[Source passage]
........

Sarah Harrison 24:18
No, there’s no real order. Just go for it.
Mike Nugent 24:27
Hammett wrote in a way that forced you to read what he was writing. When I went back to reread The Maltese Falcon, I was struck by the use of the word “eyes.”
Sarah Harrison 24:42
Yes. That was so brilliant that you brought that up.
Mike Nugent 24:46
I was so excited. I was so bothered by it. Because at first thought it was off putting, it’s shattering. That’s not normal. But what he was doing through that technique was forcing you to look at the humans in the room. And the room was always claustrophobic in Dashiell Hammett’s Maltese Falcon. Sam Spade’s living room is also his bedroom, and you also see that in the movie. There are a cramped hallways. Rarely do you see any street action even though Chandler also said, “Hammett wrote about Mean Streets.” Well, not in this book.

........

[Dataset content]
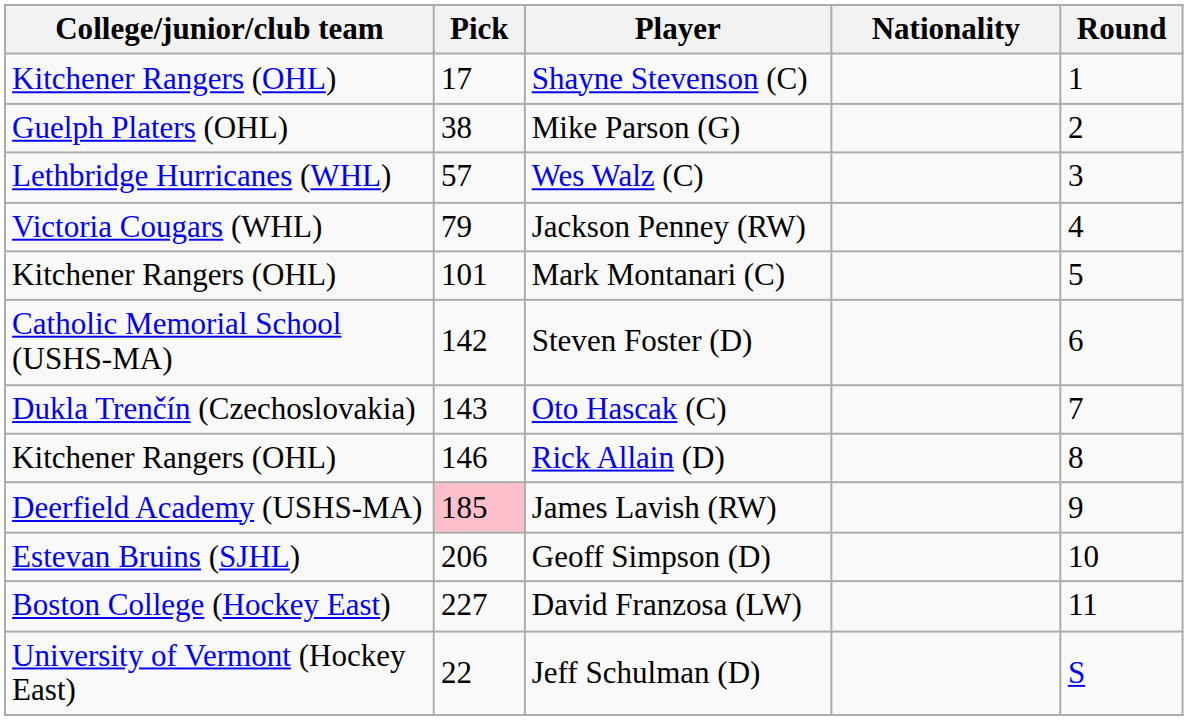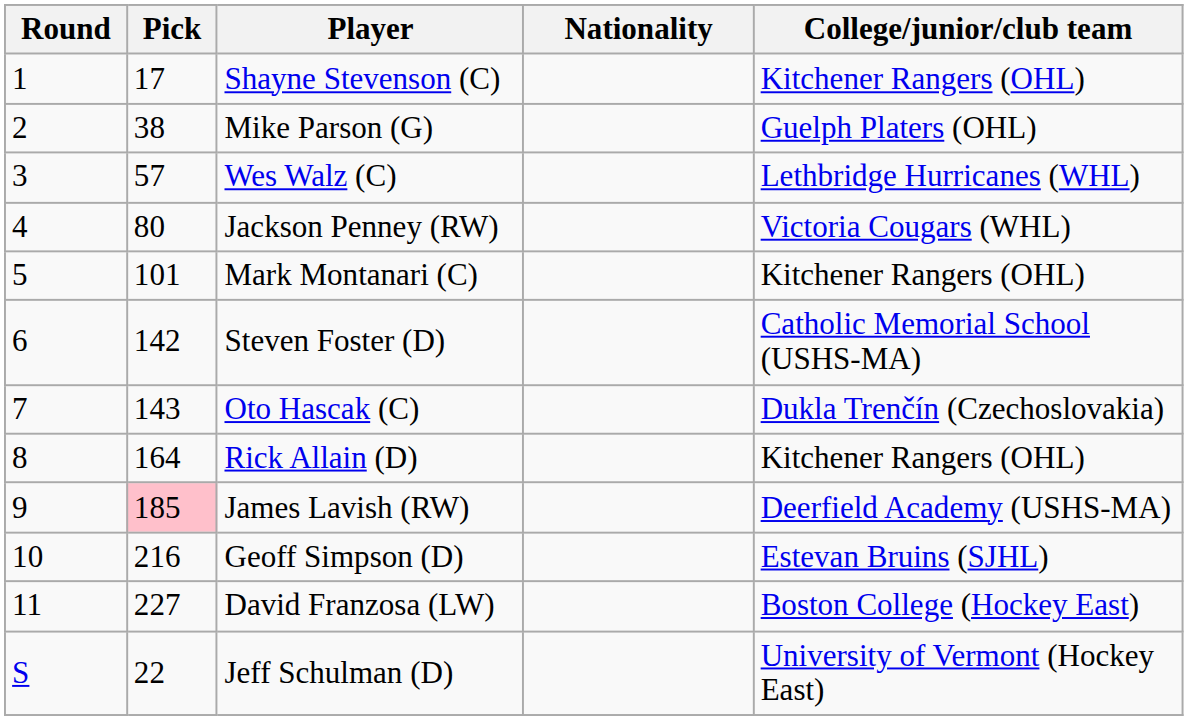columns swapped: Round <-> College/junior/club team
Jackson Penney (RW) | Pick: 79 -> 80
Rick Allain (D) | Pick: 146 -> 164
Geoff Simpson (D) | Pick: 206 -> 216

........

[Instructions for the task]
Using the transcript about The Maltese Falcon, answer each question below on its own line.
(a) Which word struck Mike Nugent when he reread The Maltese Falcon?
(b) Which room in the book also serves as Sam Spade's bedroom?
(c) According to the quote attributed to Chandler, what did Hammett write about?

[Final result]
(a) The word "eyes."
(b) His living room.
(c) Mean Streets.